[PATCH v5 1/2] arm64/sve: Don't disable SVE on syscalls return

Thu Nov 19 13:27:50 EST 2020

On Wed, Nov 18, 2020 at 05:52:01PM +0000, Mark Brown wrote:
> On Wed, Nov 18, 2020 at 12:51:56PM +0000, Dave Martin wrote:
> > On Tue, Nov 17, 2020 at 11:03:38PM +0000, Mark Brown wrote:
> > > On Tue, Nov 17, 2020 at 06:16:20PM +0000, Dave Martin wrote:
> 
> > > > I think where we get in a tangle is that TIF_SVE conflates mechanism
> > > > (whether the kernel tracks the full SVE state) with policy (whether
> > > > userspace cares about the full SVE state).  At present, we can't
> > > > describe the situation where we track SVE state but userspace doesn't
> > > > care, so we either have to do nothing at all and just leave SVE on all
> > > > the time, or we have to disable SVE at the first
> > > > opportunity.
> 
> > > I think this is the current conflation that is causing issues but I
> > > wouldn't state it quite like that, I don't know that *care* is quite the
> > > right word for what userspace is doing here.  There's two pieces,
> > > there's the SVE state in the registers and there's the ability to
> > > execute SVE instructions without trapping.  When userspace executes a
> > > SVE instruction we enable execution and also start tracking the register
> > > state which we currently track in the single TIF_SVE flag.  When
> > > userspace does a syscall the extra register state becomes undefined
> > > (realistically we'll probably have to continue resetting it to zero as
> 
> > With regard to "don't care", I used this wording what userspace is doing
> > is saying "I don't need what's in the SVE regs, feel free to throw it
> > away if it helps."  Do you see anything wrong with this desciption?
> > Maybe there's a subtlety here I've forgotten.  "Don't care" seemed a
> > good fit for this concept, but I'm not attached to this form or words
> > per se.
> 
> The issue I see is that it's not just the register state, it's also the
> ability to execute without trapping - the ABI tells userspace it can't
> use the register state any more, it's a bit of a jump to imply that a
> syscall means that userspace is no longer interested in SVE.  "Don't
> care" implies intent to no longer use it (at least for a while) which is
> a bit stronger.

It could mean that, but it doesn't have to.  Anyway, I think we're in
agreement here other than the precise meaning of "don't care" (which you
weren't using anyway...)

I have never thought that a syscall should imply "I'm not interested in
using SVE instructions for a while".  Even if the current implementation
is better suited to that scenario, it's not purposely so.

> > > we currently do) and we currently don't the ability to track the ability
> > > to execute the instructions separately to discarding that state so we
> > > just disable both at once.  This means that the syscall overhead is
> > > amplified for any task that mixes SVE and syscalls.

Given records:
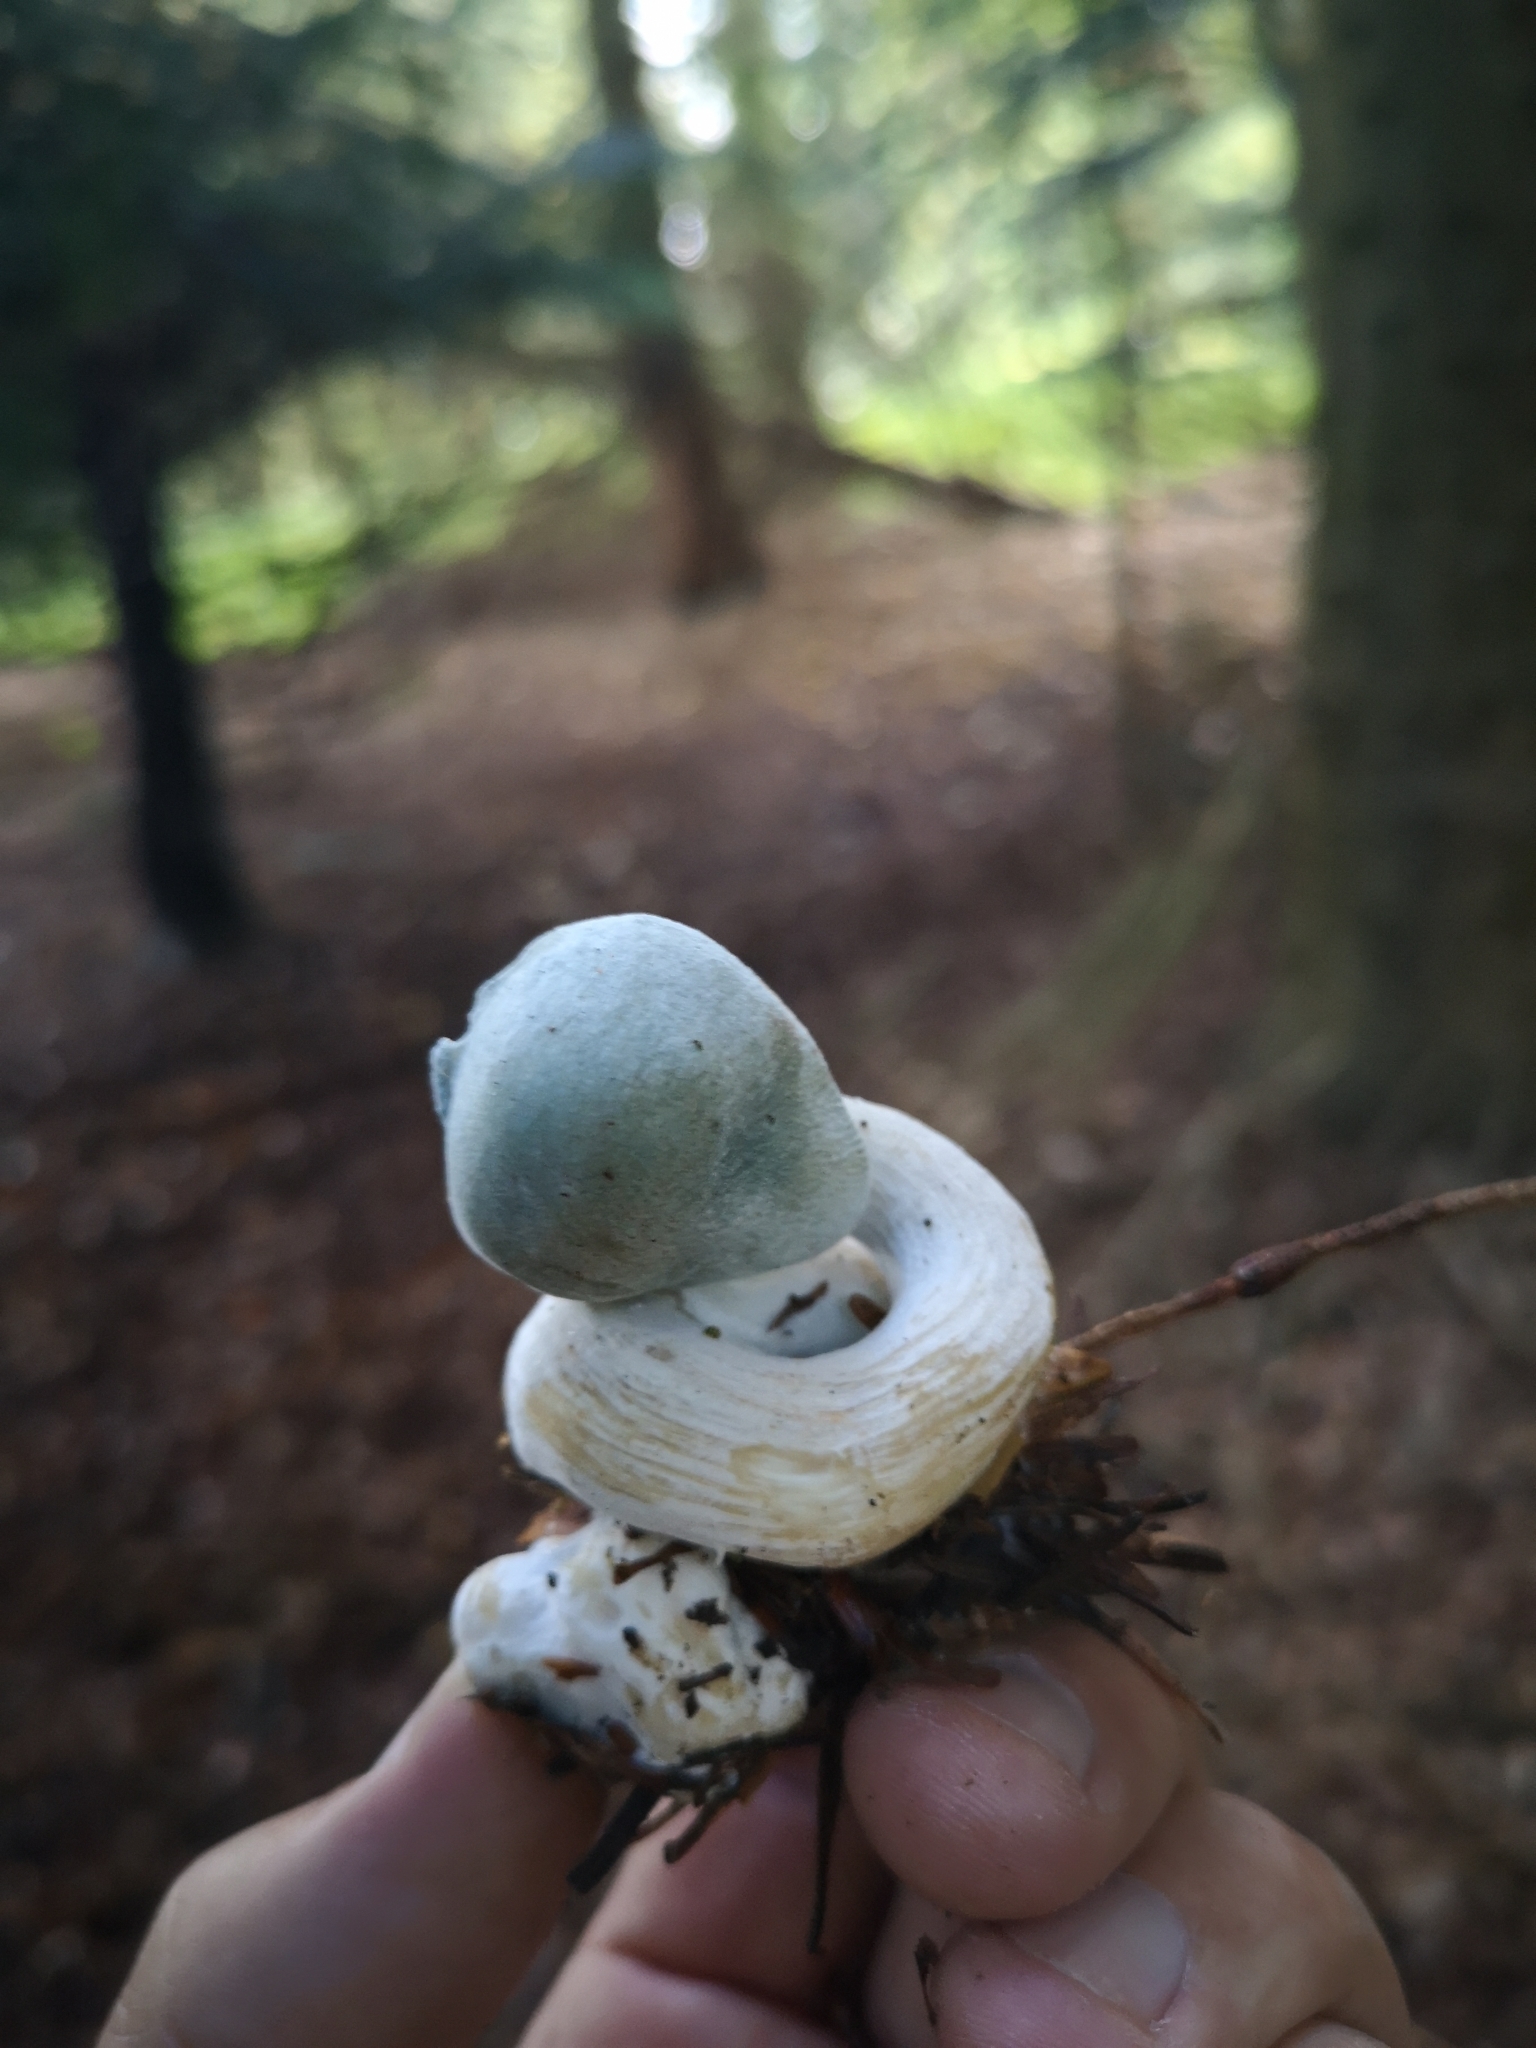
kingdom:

==

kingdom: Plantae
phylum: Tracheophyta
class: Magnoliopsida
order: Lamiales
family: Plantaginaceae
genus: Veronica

What to work on:
1 > Summarize the SVE patch discussion in two sentences.
2 > Answer these questions using the SVE patch discussion:
(a) According to Dave Martin, what two things does TIF_SVE conflate?
(b) What two pieces does Mark Brown identify?
(c) What is amplified for any task that mixes SVE and syscalls?
3 > Continue the SVE patch discussion from the point where it stops.

Answers to the tasks:
1 > Dave Martin argues that the TIF_SVE flag conflates mechanism (whether the kernel tracks the full SVE state) with policy (whether userspace cares about it). Mark Brown says the kernel disables SVE register state tracking and trap-free SVE execution together, which amplifies syscall overhead for tasks that mix SVE and syscalls, and he objects that "don't care" implies an intent to stop using SVE; the latest reply finds the two in agreement apart from that wording.

2 >
(a) Mechanism, meaning whether the kernel tracks the full SVE state, and policy, meaning whether userspace cares about the full SVE state.
(b) The SVE state in the registers, and the ability to execute SVE instructions without trapping.
(c) The syscall overhead.

3 >
> 
> > Sure, though I think the difference between your model and mine is just
> > semantics.  If enter userspace with SVE untrapped, then we have no
> > choice but to track the full SVE regs from that point, so the trap
> > control and state tracking are still not really independent concepts.
> 
> Right, none of this stuff is *exactly* independent of each other.

Ack

> > If you prefer to think of TIF_SVE as purely a trap control and define
> > another flag for "has full SVE state" then I don't have a problem with
> > that; there is a choice of ways to slice up the multiple meanings
> > TIF_SVE currently has.
> 
> > In these patches TIF_SVE_NEEDS_FLUSH means "SVE untrapped, but don't
> > track full SVE state", which is arguably confusing when we have TIF_SVE
> > clear (suggesting trapping).
> 
> The way I was thinking about it both SVE flags mean "we have SVE state"
> and it's just a question of where.  As you say there's more than one way
> to do it.

Sure.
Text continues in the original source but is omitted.